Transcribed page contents
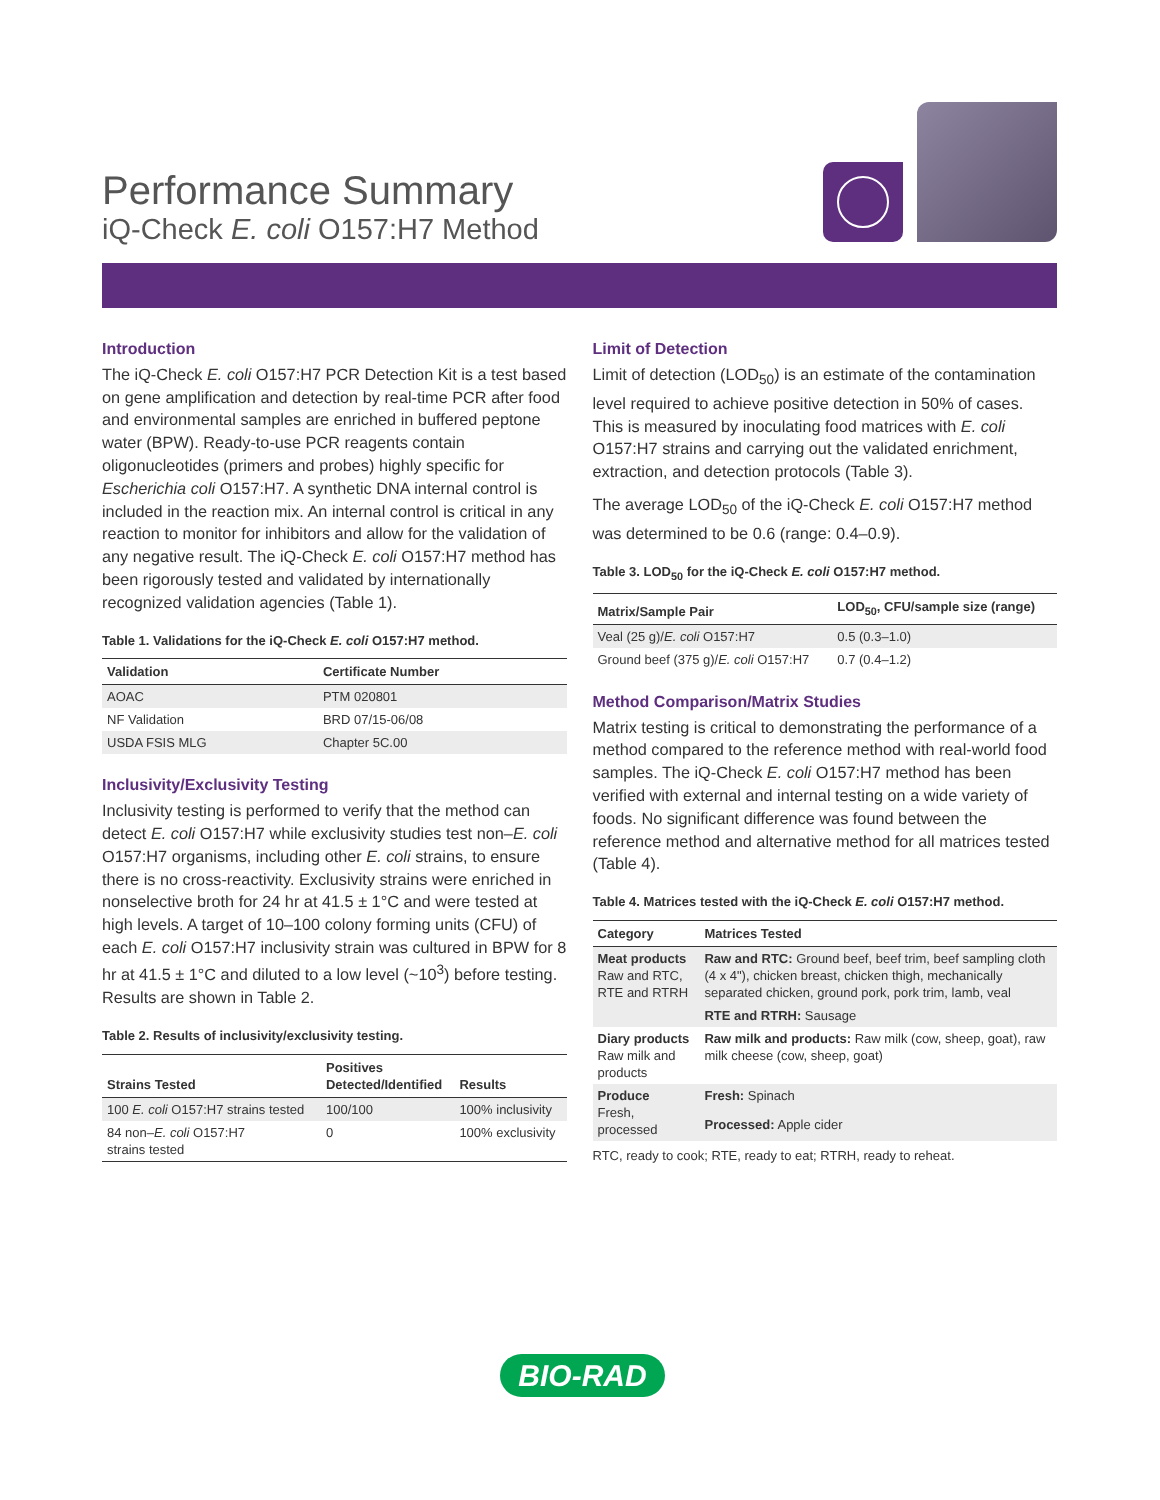Performance Summary
iQ-Check E. coli O157:H7 Method
Introduction
The iQ-Check E. coli O157:H7 PCR Detection Kit is a test based on gene amplification and detection by real-time PCR after food and environmental samples are enriched in buffered peptone water (BPW). Ready-to-use PCR reagents contain oligonucleotides (primers and probes) highly specific for Escherichia coli O157:H7. A synthetic DNA internal control is included in the reaction mix. An internal control is critical in any reaction to monitor for inhibitors and allow for the validation of any negative result. The iQ-Check E. coli O157:H7 method has been rigorously tested and validated by internationally recognized validation agencies (Table 1).
Table 1. Validations for the iQ-Check E. coli O157:H7 method.
| Validation | Certificate Number |
| --- | --- |
| AOAC | PTM 020801 |
| NF Validation | BRD 07/15-06/08 |
| USDA FSIS MLG | Chapter 5C.00 |
Inclusivity/Exclusivity Testing
Inclusivity testing is performed to verify that the method can detect E. coli O157:H7 while exclusivity studies test non–E. coli O157:H7 organisms, including other E. coli strains, to ensure there is no cross-reactivity. Exclusivity strains were enriched in nonselective broth for 24 hr at 41.5 ± 1°C and were tested at high levels. A target of 10–100 colony forming units (CFU) of each E. coli O157:H7 inclusivity strain was cultured in BPW for 8 hr at 41.5 ± 1°C and diluted to a low level (~10<sup>3</sup>) before testing. Results are shown in Table 2.
Table 2. Results of inclusivity/exclusivity testing.
| Strains Tested | Positives Detected/Identified | Results |
| --- | --- | --- |
| 100 E. coli O157:H7 strains tested | 100/100 | 100% inclusivity |
| 84 non– E. coli O157:H7 strains tested | 0 | 100% exclusivity |
Limit of Detection
Limit of detection (LOD<sub>50</sub>) is an estimate of the contamination level required to achieve positive detection in 50% of cases. This is measured by inoculating food matrices with E. coli O157:H7 strains and carrying out the validated enrichment, extraction, and detection protocols (Table 3).
The average LOD<sub>50</sub> of the iQ-Check E. coli O157:H7 method was determined to be 0.6 (range: 0.4–0.9).
Table 3. LOD<sub>50</sub> for the iQ-Check E. coli O157:H7 method.
| Matrix/Sample Pair | LOD<sub>50</sub>, CFU/sample size (range) |
| --- | --- |
| Veal (25 g)/ E. coli O157:H7 | 0.5 (0.3–1.0) |
| Ground beef (375 g)/ E. coli O157:H7 | 0.7 (0.4–1.2) |
Method Comparison/Matrix Studies
Matrix testing is critical to demonstrating the performance of a method compared to the reference method with real-world food samples. The iQ-Check E. coli O157:H7 method has been verified with external and internal testing on a wide variety of foods. No significant difference was found between the reference method and alternative method for all matrices tested (Table 4).
Table 4. Matrices tested with the iQ-Check E. coli O157:H7 method.
| Category | Matrices Tested |
| --- | --- |
| Meat products Raw and RTC, RTE and RTRH | Raw and RTC: Ground beef, beef trim, beef sampling cloth (4 x 4"), chicken breast, chicken thigh, mechanically separated chicken, ground pork, pork trim, lamb, veal |
| | RTE and RTRH: Sausage |
| Diary products Raw milk and products | Raw milk and products: Raw milk (cow, sheep, goat), raw milk cheese (cow, sheep, goat) |
| Produce Fresh, processed | Fresh: Spinach |
| | Processed: Apple cider |
RTC, ready to cook; RTE, ready to eat; RTRH, ready to reheat.
BIO-RAD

_Your goal_:
Since the pictures are not wanted, set down only the rest of each record, exactly as above.

_Exercise output_:
Performance Summary
iQ-Check E. coli O157:H7 Method
Introduction
The iQ-Check E. coli O157:H7 PCR Detection Kit is a test based on gene amplification and detection by real-time PCR after food and environmental samples are enriched in buffered peptone water (BPW). Ready-to-use PCR reagents contain oligonucleotides (primers and probes) highly specific for Escherichia coli O157:H7. A synthetic DNA internal control is included in the reaction mix. An internal control is critical in any reaction to monitor for inhibitors and allow for the validation of any negative result. The iQ-Check E. coli O157:H7 method has been rigorously tested and validated by internationally recognized validation agencies (Table 1).
Table 1. Validations for the iQ-Check E. coli O157:H7 method.
| Validation | Certificate Number |
| --- | --- |
| AOAC | PTM 020801 |
| NF Validation | BRD 07/15-06/08 |
| USDA FSIS MLG | Chapter 5C.00 |
Inclusivity/Exclusivity Testing
Inclusivity testing is performed to verify that the method can detect E. coli O157:H7 while exclusivity studies test non–E. coli O157:H7 organisms, including other E. coli strains, to ensure there is no cross-reactivity. Exclusivity strains were enriched in nonselective broth for 24 hr at 41.5 ± 1°C and were tested at high levels. A target of 10–100 colony forming units (CFU) of each E. coli O157:H7 inclusivity strain was cultured in BPW for 8 hr at 41.5 ± 1°C and diluted to a low level (~10<sup>3</sup>) before testing. Results are shown in Table 2.
Table 2. Results of inclusivity/exclusivity testing.
| Strains Tested | Positives Detected/Identified | Results |
| --- | --- | --- |
| 100 E. coli O157:H7 strains tested | 100/100 | 100% inclusivity |
| 84 non– E. coli O157:H7 strains tested | 0 | 100% exclusivity |
Limit of Detection
Limit of detection (LOD<sub>50</sub>) is an estimate of the contamination level required to achieve positive detection in 50% of cases. This is measured by inoculating food matrices with E. coli O157:H7 strains and carrying out the validated enrichment, extraction, and detection protocols (Table 3).
The average LOD<sub>50</sub> of the iQ-Check E. coli O157:H7 method was determined to be 0.6 (range: 0.4–0.9).
Table 3. LOD<sub>50</sub> for the iQ-Check E. coli O157:H7 method.
| Matrix/Sample Pair | LOD<sub>50</sub>, CFU/sample size (range) |
| --- | --- |
| Veal (25 g)/ E. coli O157:H7 | 0.5 (0.3–1.0) |
| Ground beef (375 g)/ E. coli O157:H7 | 0.7 (0.4–1.2) |
Method Comparison/Matrix Studies
Matrix testing is critical to demonstrating the performance of a method compared to the reference method with real-world food samples. The iQ-Check E. coli O157:H7 method has been verified with external and internal testing on a wide variety of foods. No significant difference was found between the reference method and alternative method for all matrices tested (Table 4).
Table 4. Matrices tested with the iQ-Check E. coli O157:H7 method.
| Category | Matrices Tested |
| --- | --- |
| Meat products Raw and RTC, RTE and RTRH | Raw and RTC: Ground beef, beef trim, beef sampling cloth (4 x 4"), chicken breast, chicken thigh, mechanically separated chicken, ground pork, pork trim, lamb, veal |
| | RTE and RTRH: Sausage |
| Diary products Raw milk and products | Raw milk and products: Raw milk (cow, sheep, goat), raw milk cheese (cow, sheep, goat) |
| Produce Fresh, processed | Fresh: Spinach |
| | Processed: Apple cider |
RTC, ready to cook; RTE, ready to eat; RTRH, ready to reheat.
BIO-RAD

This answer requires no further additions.